Amazon verteidigt den Schritt gegenüber ZDNET mit der schieren Lebensdauer der Geräte: „Diese Modelle wurden mindestens 14 Jahre unterstützt – einige sogar bis zu 18 Jahre –, aber die Technik ist in dieser Zeit einen weiten Weg gegangen, und diese Geräte werden künftig nicht mehr unterstützt. Wir benachrichtigen diejenigen, die sie noch aktiv nutzen, und bieten Werbeaktionen an, um den Übergang zu neueren Geräten zu erleichtern.“
Fakt ist: 14 Jahre Support sind im Konsumentenelektronik-Markt, in dem Smartphones oft nach fünf Jahren aufgegeben werden, ein ungewöhnlich langer Zeitraum. Hardware-technisch sind die alten Kindle-Modelle mit ihren E-Ink-Displays und simplen Prozessoren jedoch oft voll funktionsfähig. Ein E-Reader ist kein leistungsstarkes Tablet, das nach wenigen Jahren an die Grenzen seiner Grafikleistung stößt. Das Lesen von Text erfordert keine High-End-Hardware. Der wahre Grund für die Abschaltung liegt daher weniger in technischen Limitationen, sondern vielmehr in der Weiterentwicklung der DRM-Verschlüsselung (Digital Rights Management) und den geänderten Store-APIs, die Amazon nicht mehr für alte Firmware-Versionen pflegen möchte.
Das eigentliche Problem: Digitales Eigentum
Der Vorfall illustriert ein fundamentales Problem des digitalen Zeitalters. Wenn Sie eine physische Buchhandlung betreten und ein Buch kaufen, gehört es Ihnen. Niemand kann Ihnen nachträglich den Zugang zu diesen Seiten verwehren. Bei digitalen Käufen ist das anders: Sie erwerben kein Eigentum, sondern eine Lizenz zur Nutzung. Und diese Lizenz ist an die Infrastruktur des Anbieters geknüpft.
Wenn Amazon den Store-Zugang kappt, verliert der Nutzer de facto die Möglichkeit, seine in der Cloud liegende Bibliothek auf dem Gerät seiner Wahl zu konsumieren. Das „Werbeangebot“ für ein neues Gerät entpuppt sich dabei als klassisches Muster der Plattform-Ökonomie: Der Kunde wird sanft, aber bestimmt zurück in die Mietwohnung des geschlossenen Ökosystems gedrängt, anstatt sein Eigentum frei nutzen zu können.
Fazit
Wer heute einen E-Reader kauft, sollte sich bewusst sein, dass die Lebensdauer des Geräts nicht von der Haltbarkeit der Hardware, sondern vom Goodwill des Herstellers abhängt.
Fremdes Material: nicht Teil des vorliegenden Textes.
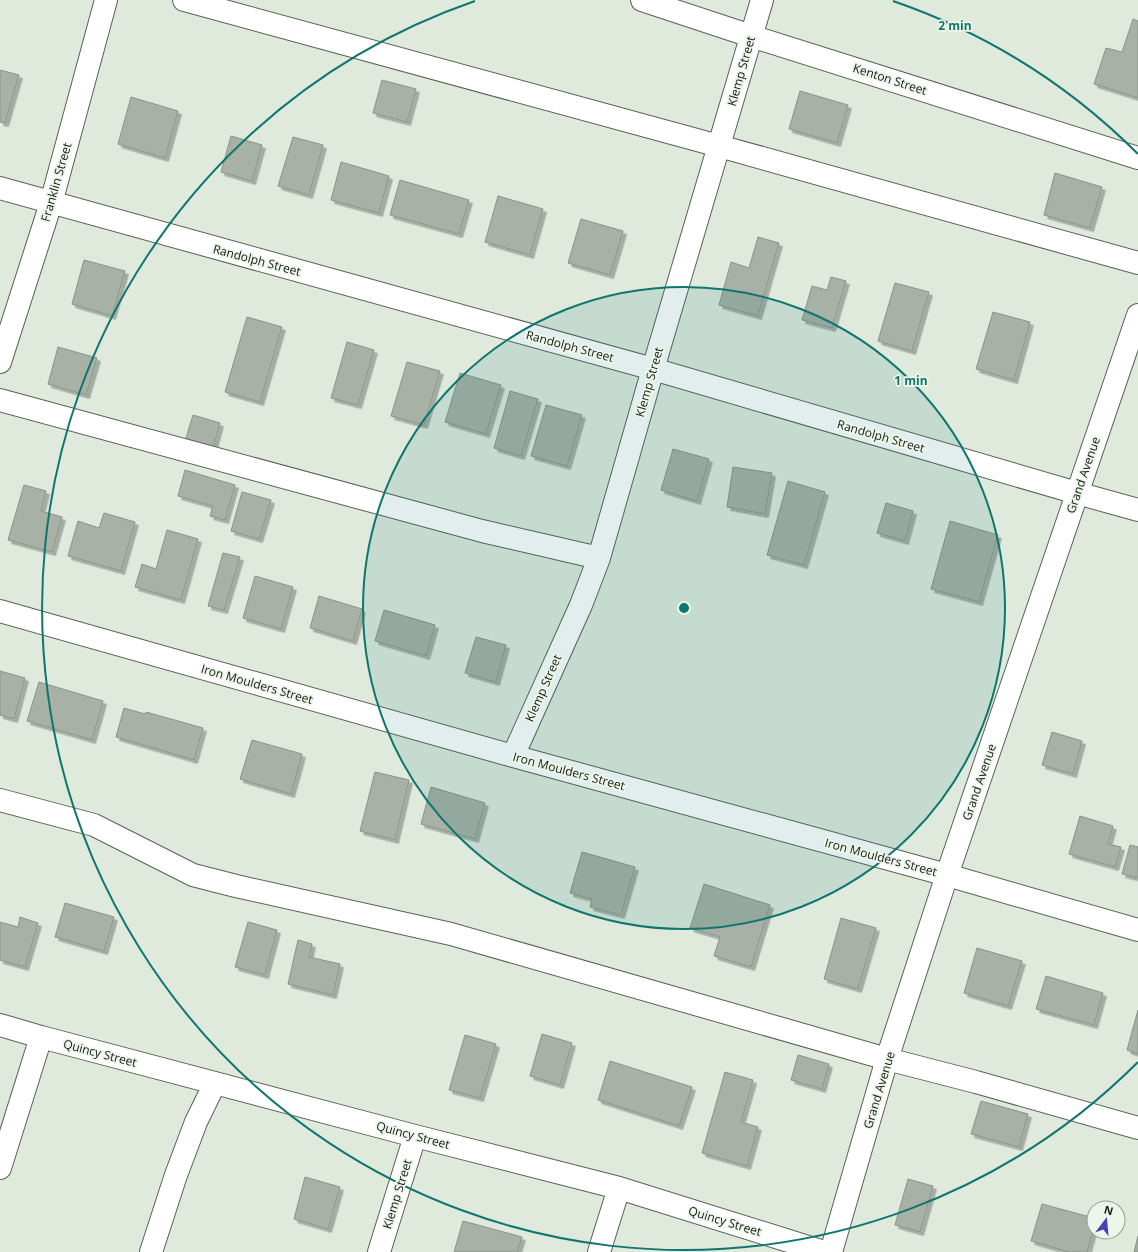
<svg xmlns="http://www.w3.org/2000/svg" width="1138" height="1252" font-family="'Open Sans',sans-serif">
<defs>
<filter id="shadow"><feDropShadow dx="3.5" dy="3.5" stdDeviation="0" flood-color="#0004"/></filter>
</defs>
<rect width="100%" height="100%" fill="#dfeadd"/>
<path fill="#a7b1a5" stroke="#899387" filter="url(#shadow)" d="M1133 19 1138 21V98L1094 84 1106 48 1122 52Z
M0 70 19 75 5 123 0 122Z
M382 80 416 89 407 122 373 113Z
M800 91 848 105 837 143 789 129Z
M131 97 178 111 165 158 118 144Z
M231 136 262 145 252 181 221 172Z
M293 137 323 145 309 195 278 186Z
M341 162 389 176 379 213 331 200Z
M1055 173 1102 187 1090 228 1044 215Z
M400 180 469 200 459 234 390 215Z
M498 196 543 209 530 255 485 242Z
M581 219 623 231 610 275 568 263Z
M758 237 779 243 758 316 719 305 731 262 749 268Z
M84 260 125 271 112 316 72 304Z
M831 277 846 281 832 328 802 320 812 286 827 290Z
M895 283 929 292 912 351 878 341Z
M993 312 1030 322 1014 380 976 369Z
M247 317 282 327 260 402 225 392Z
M347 342 374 350 358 405 331 398Z
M58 347 97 358 86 395 48 384Z
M407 362 440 371 424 425 391 416Z
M460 373 501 385 486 434 445 422Z
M510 391 538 399 521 456 494 448Z
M546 405 582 415 567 466 531 456Z
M193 415 220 423 213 449 185 441Z
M673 449 709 459 697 501 661 490Z
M733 467 772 473 765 514 727 507Z
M185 470 235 485 225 520 210 516 213 506 178 496Z
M788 481 825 492 804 565 767 555Z
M24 485 46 491 41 511 62 517 52 552 8 540Z
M242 492 271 500 259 539 231 531Z
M886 503 913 511 905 541 877 533Z
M104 513 135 522 121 571 68 556 78 521 99 528Z
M950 521 998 535 979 602 931 589Z
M167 530 198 539 181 600 135 587 142 564 156 569Z
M223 553 240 557 224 610 208 606Z
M255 576 293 587 281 629 243 618Z
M319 596 362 609 353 641 310 628Z
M384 610 435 625 426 656 375 641Z
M476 637 506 645 496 682 465 673Z
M0 671 25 678 14 719 0 715Z
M39 682 103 701 92 740 27 721Z
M124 708 145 714 146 712 203 728 194 760 116 737Z
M1052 732 1082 741 1073 774 1042 765Z
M252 740 302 754 291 794 240 779Z
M375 772 409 780 395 840 360 831Z
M431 787 485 803 475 839 421 824Z
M1080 816 1113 826 1108 844 1121 847 1115 867 1069 854Z
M1130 845 1138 847V878L1122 874Z
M582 852 635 867 621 915 590 907 592 899 570 893Z
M704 884 770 905 751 967 714 956 720 937 690 928Z
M65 903 114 917 104 951 55 937Z
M20 917 38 923 25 967 0 960V922L18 927Z
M841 918 876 928 858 989 824 979Z
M248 922 277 930 265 975 235 967Z
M298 940 312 944 309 957 340 964 333 995 288 984Z
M977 948 1022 961 1008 1006 964 993Z
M1046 976 1103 993 1094 1025 1036 1009Z
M1138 1010V1054L1127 1050Z
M542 1034 572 1043 560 1085 530 1076Z
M465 1035 496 1044 480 1098 449 1090Z
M798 1055 829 1064 822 1089 791 1080Z
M610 1061 692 1087 679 1126 598 1100Z
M725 1072 753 1080 741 1122 758 1127 747 1166 702 1153Z
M981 1101 1028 1114 1019 1147 971 1134Z
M305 1177 340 1187 328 1229 294 1219Z
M908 1179 933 1186 920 1232 895 1225Z
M1042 1204 1094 1218V1228L1087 1252H1069L1031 1241Z
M463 1221 522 1237 517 1252H454Z
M1138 1236V1252H1134Z"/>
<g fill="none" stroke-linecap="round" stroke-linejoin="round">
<defs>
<path id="minor" d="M184 0 719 146 1138 263
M642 0 751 36 1138 158
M0 188 653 369 1077 493 1138 510
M0 362 51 203 106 0
M0 400 482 531 599 558
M0 611 513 756 947 875 1138 930
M513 756 581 605 599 558 653 369 762 0
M0 800 94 825 193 875 236 886 451 934 887 1059 976 1082 1138 1128
M0 1025 41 1037 415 1136 619 1188 824 1252
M0 1168 41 1037
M151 1252 176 1175 196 1122 215 1083
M379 1252 415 1136
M599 1252 619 1188
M831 1252 887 1059 947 875 1138 315"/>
</defs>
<use href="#minor" stroke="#586256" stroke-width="24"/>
<use href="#minor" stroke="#fff" stroke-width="22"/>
</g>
<circle cx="684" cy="608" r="321" fill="#0f766e" fill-opacity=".12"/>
<g fill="none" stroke="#0f766e" stroke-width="2">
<circle cx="684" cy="608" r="321"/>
<path d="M1138 1062A642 642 0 1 1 475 1M893 1A642 642 0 0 1 1138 154"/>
</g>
<g text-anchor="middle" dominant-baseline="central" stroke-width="3.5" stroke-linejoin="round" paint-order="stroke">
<g font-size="12" fill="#161a15" stroke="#ecf7ea">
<text transform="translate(741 71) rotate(-74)">Klemp Street</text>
<text transform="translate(890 79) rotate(18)">Kenton Street</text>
<text transform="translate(56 182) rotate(-74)">Franklin Street</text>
<text transform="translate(257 260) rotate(15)">Randolph Street</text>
<text transform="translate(570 346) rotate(15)">Randolph Street</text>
<text transform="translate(649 382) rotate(-74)">Klemp Street</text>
<text transform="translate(881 436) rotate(16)">Randolph Street</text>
<text transform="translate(1083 475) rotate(-71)">Grand Avenue</text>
<text transform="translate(257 684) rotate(16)">Iron Moulders Street</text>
<text transform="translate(543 688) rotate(-66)">Klemp Street</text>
<text transform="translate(569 771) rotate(15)">Iron Moulders Street</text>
<text transform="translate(979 782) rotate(-71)">Grand Avenue</text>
<text transform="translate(881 857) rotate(15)">Iron Moulders Street</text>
<text transform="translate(100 1053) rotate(15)">Quincy Street</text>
<text transform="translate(879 1090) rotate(-73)">Grand Avenue</text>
<text transform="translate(413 1135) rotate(15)">Quincy Street</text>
<text transform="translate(397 1194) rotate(-73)">Klemp Street</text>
<text transform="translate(725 1221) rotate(17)">Quincy Street</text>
</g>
</g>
<circle cx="684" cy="608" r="6" fill="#0f766e" stroke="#ecf7ea" stroke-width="2"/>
<g font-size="12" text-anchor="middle" font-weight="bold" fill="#0f766e" stroke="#ecf7ea" stroke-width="3.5" stroke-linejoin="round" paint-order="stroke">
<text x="955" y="30">2 min</text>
<text x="911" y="385">1 min</text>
</g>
<g transform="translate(1106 1220) rotate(16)"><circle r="19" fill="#ecf7ea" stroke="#969f95"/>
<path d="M0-3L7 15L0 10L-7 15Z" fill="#4e3fb7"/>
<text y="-6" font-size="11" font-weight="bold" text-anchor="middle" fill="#161a15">N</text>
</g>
</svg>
Amazon mag rechtlich im Recht sein, und 14 Jahre Support sind bemerkenswert. Moralisch und konsumentenschutzrechtlich wirft der Vorgang jedoch Fragen auf. Die Abschaltung ist ein erneuter Weckruf: Wer echte Kontrolle über seine digitale Bibliothek behalten will, kommt am Entfernen von DRM und offenen Formaten wie EPUB auf Dauer kaum vorbei.